#### To do
[a] Answer these questions using the article on fossil evidence of photosynthesis:
(i) What do the yellow bars highlight in the fossil shown at left?
(ii) Based on tracing oxygen in the atmosphere, at least how long ago did photosynthesis evolve?
(iii) Based on variations of present-day genes, roughly when did photosynthesis originate?
[b] Using the article on fossil evidence of photosynthesis, explain in one to three sentences why it calls the evolution of photosynthesis the most significant event on Earth.
[c] Transcribe the passage of the article on fossil evidence of photosynthesis between "For such a pivotal" and "cells as chloroplasts.", inclusive.

#### Text provided
=== Begin Enclosure ===
Fossil evidence of photosynthesis gets a billion years older

Enlarge / At left, one of the fossils, with stacks of thylakoids highlighted using yellow bars; at right, a higher magnification of the end of the cell.

Demoulin, et. al.

It’s not an exaggeration to suggest that the most significant event on Earth was the evolution of photosynthesis. The ability to harvest energy from light freed life from the need to scavenge energy from its environment. With this new capability, life grew in complexity and invaded new environments, ultimately reshaping the Earth.

For such a pivotal event, we know remarkably little about it. Tracing the presence of oxygen in the atmosphere suggests photosynthesis evolved at least 2.4 billion years ago, although the rise in oxygen levels turns out to be impressively complicated. Tracing the variations of present-day genes places photosynthesis’ origin at about 3 billion years ago. That timing is similar to the origin of the photosynthetic cyanobacteria, which both continue to live independently and have been incorporated into plant cells as chloroplasts.
=== End Enclosure ===
#### Source information
=== Begin Enclosure ===
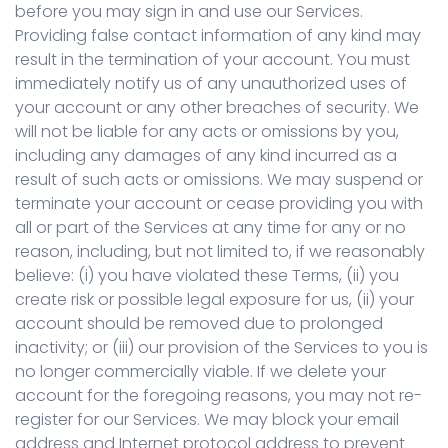
before you may sign in and use our Services.
Providing false contact information of any kind may
result in the termination of your account. You must
immediately notify us of any unauthorized uses of
your account or any other breaches of security. We
will not be liable for any acts or omissions by you,
including any damages of any kind incurred as a
result of such acts or omissions. We may suspend or
terminate your account or cease providing you with
all or part of the Services at any time for any or no
reason, including, but not limited to, if we reasonably
believe: (i) you have violated these Terms, (ii) you
create risk or possible legal exposure for us, (ii) your
account should be removed due to prolonged
inactivity; or (iii) our provision of the Services to you is
no longer commercially viable. If we delete your
account for the foregoing reasons, you may not re-
register for our Services. We may block your email
address and Internet protocol address to prevent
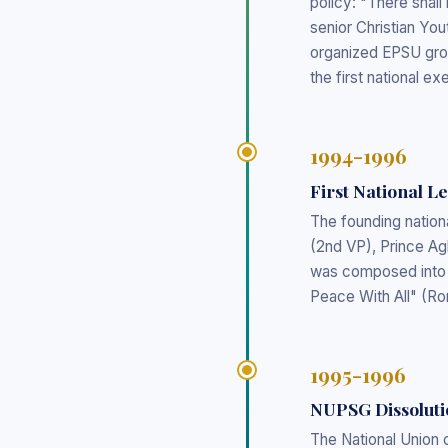
policy: "There shal
senior Christian Yo
organized EPSU gro
the first national e
1994-1996
First National L
The founding nation
(2nd VP), Prince Ag
was composed into 
Peace With All" (R
1995-1996
NUPSG Dissoluti
The National Union 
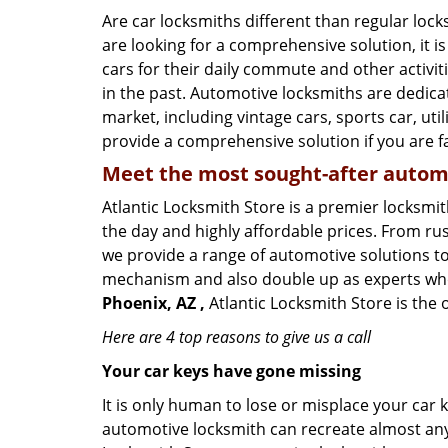
Are car locksmiths different than regular loc
are looking for a comprehensive solution, it 
cars for their daily commute and other activi
in the past. Automotive locksmiths are dedica
market, including vintage cars, sports car, ut
provide a comprehensive solution if you are fa
Meet the most sought-after
automo
Atlantic Locksmith Store is a premier locksmit
the day and highly affordable prices. From rush
we provide a range of automotive solutions to
mechanism and also double up as experts who ca
Phoenix, AZ ,
Atlantic Locksmith Store is the 
Here are 4 top reasons to give us a call
Your car keys have gone missing
It is only human to lose or misplace your car 
automotive locksmith can recreate almost any c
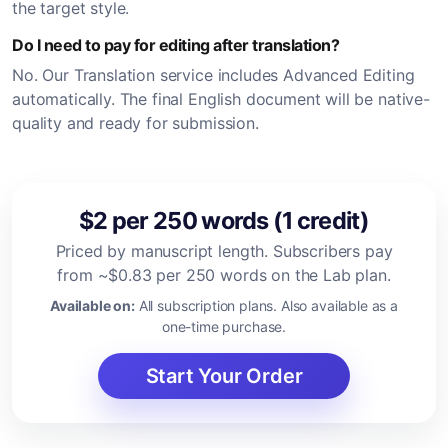
the target style.
Do I need to pay for editing after translation?
No. Our Translation service includes Advanced Editing
automatically. The final English document will be native-
quality and ready for submission.
$2 per 250 words (1 credit)
Priced by manuscript length. Subscribers pay
from ~$0.83 per 250 words on the Lab plan.
Available on:
All subscription plans. Also available as a
one-time purchase.
Start Your Order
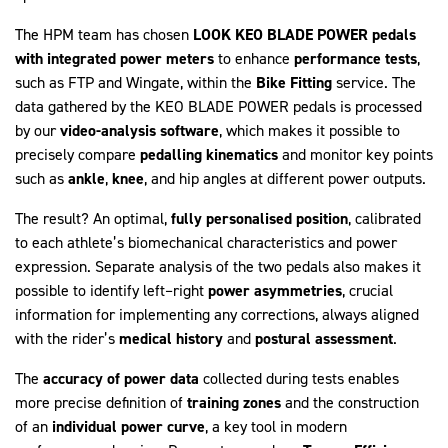
The HPM team has chosen
LOOK KEO BLADE POWER pedals
with integrated power meters
to enhance
performance tests
,
such as FTP and Wingate, within the
Bike
Fitting
service. The
data gathered by the KEO BLADE POWER pedals is processed
by our
video-analysis software
, which makes it possible to
precisely compare
pedalling kinematics
and monitor key points
such as
ankle
,
knee
, and hip angles at different power outputs.
The result? An optimal,
fully
personalised
position
, calibrated
to each athlete’s biomechanical characteristics and power
expression. Separate analysis of the two pedals also makes it
possible to identify left–right
power
asymmetries
, crucial
information for implementing any corrections, always aligned
with the rider’s
medical history
and
postural assessment
.
The
accuracy of power data
collected during tests enables
more precise definition of
training zones
and the construction
of an
individual power curve
, a key tool in modern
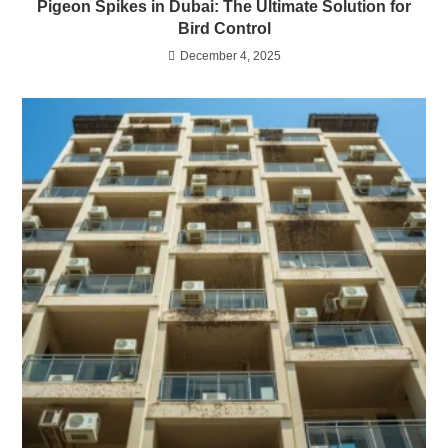
Pigeon Spikes in Dubai: The Ultimate Solution for
Bird Control
December 4, 2025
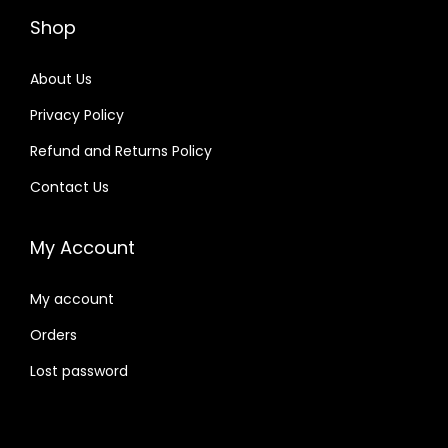
Shop
About Us
Privacy Policy
Refund and Returns Policy
Contact Us
My Account
My account
Orders
Lost password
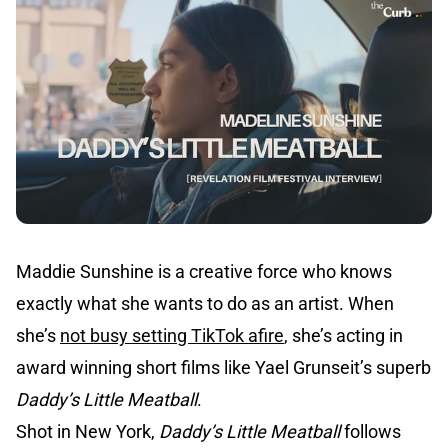
Maddie Sunshine is a creative force who knows
exactly what she wants to do as an artist. When
she’s
not busy setting TikTok afire
, she’s acting in
award winning short films like Yael Grunseit’s superb
Daddy’s Little Meatball
.
Shot in New York,
Daddy’s Little Meatball
follows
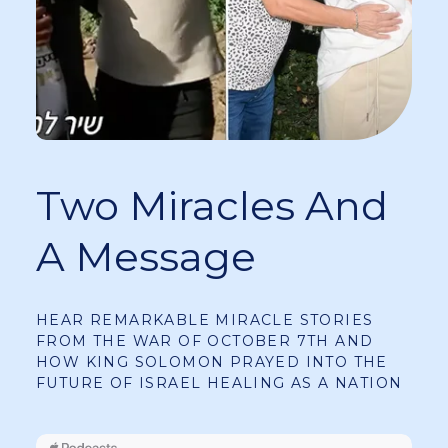
Two Miracles And
A Message
HEAR REMARKABLE MIRACLE STORIES
FROM THE WAR OF OCTOBER 7TH AND
HOW KING SOLOMON PRAYED INTO THE
FUTURE OF ISRAEL HEALING AS A NATION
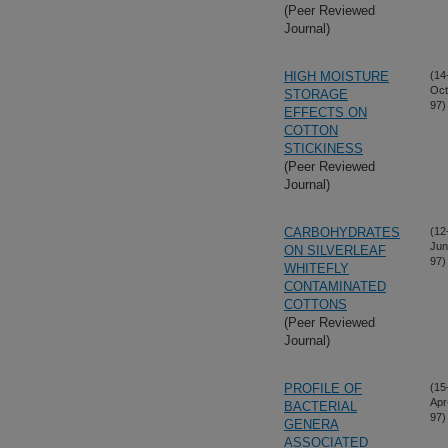
(Peer Reviewed
Journal)
HIGH MOISTURE
(14
Oct
STORAGE
97)
EFFECTS ON
COTTON
STICKINESS
(Peer Reviewed
Journal)
CARBOHYDRATES
(12
Jun
ON SILVERLEAF
97)
WHITEFLY
CONTAMINATED
COTTONS
(Peer Reviewed
Journal)
PROFILE OF
(15
Apr
BACTERIAL
97)
GENERA
ASSOCIATED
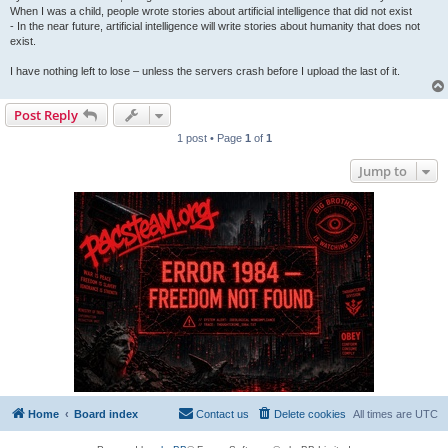
When I was a child, people wrote stories about artificial intelligence that did not exist
- In the near future, artificial intelligence will write stories about humanity that does not
exist.
I have nothing left to lose – unless the servers crash before I upload the last of it.
Post Reply
1 post • Page
1
of
1
Jump to
Home
Board index
Contact us
Delete cookies
All times are
UTC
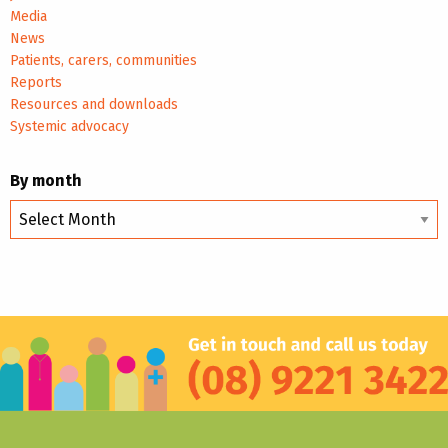
Media
News
Patients, carers, communities
Reports
Resources and downloads
Systemic advocacy
By month
By
month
=== End Enclosure ===
#### Results for the exercise
[a]
(i) Stacks of thylakoids.
(ii) At least 2.4 billion years ago.
(iii) About 3 billion years ago.

[b] Harvesting energy from light freed life from having to scavenge energy from its environment. With this ability, life grew more complex, spread into new environments, and ultimately reshaped the Earth.

[c]
For such a pivotal event, we know remarkably little about it. Tracing the presence of oxygen in the atmosphere suggests photosynthesis evolved at least 2.4 billion years ago, although the rise in oxygen levels turns out to be impressively complicated. Tracing the variations of present-day genes places photosynthesis’ origin at about 3 billion years ago. That timing is similar to the origin of the photosynthetic cyanobacteria, which both continue to live independently and have been incorporated into plant cells as chloroplasts.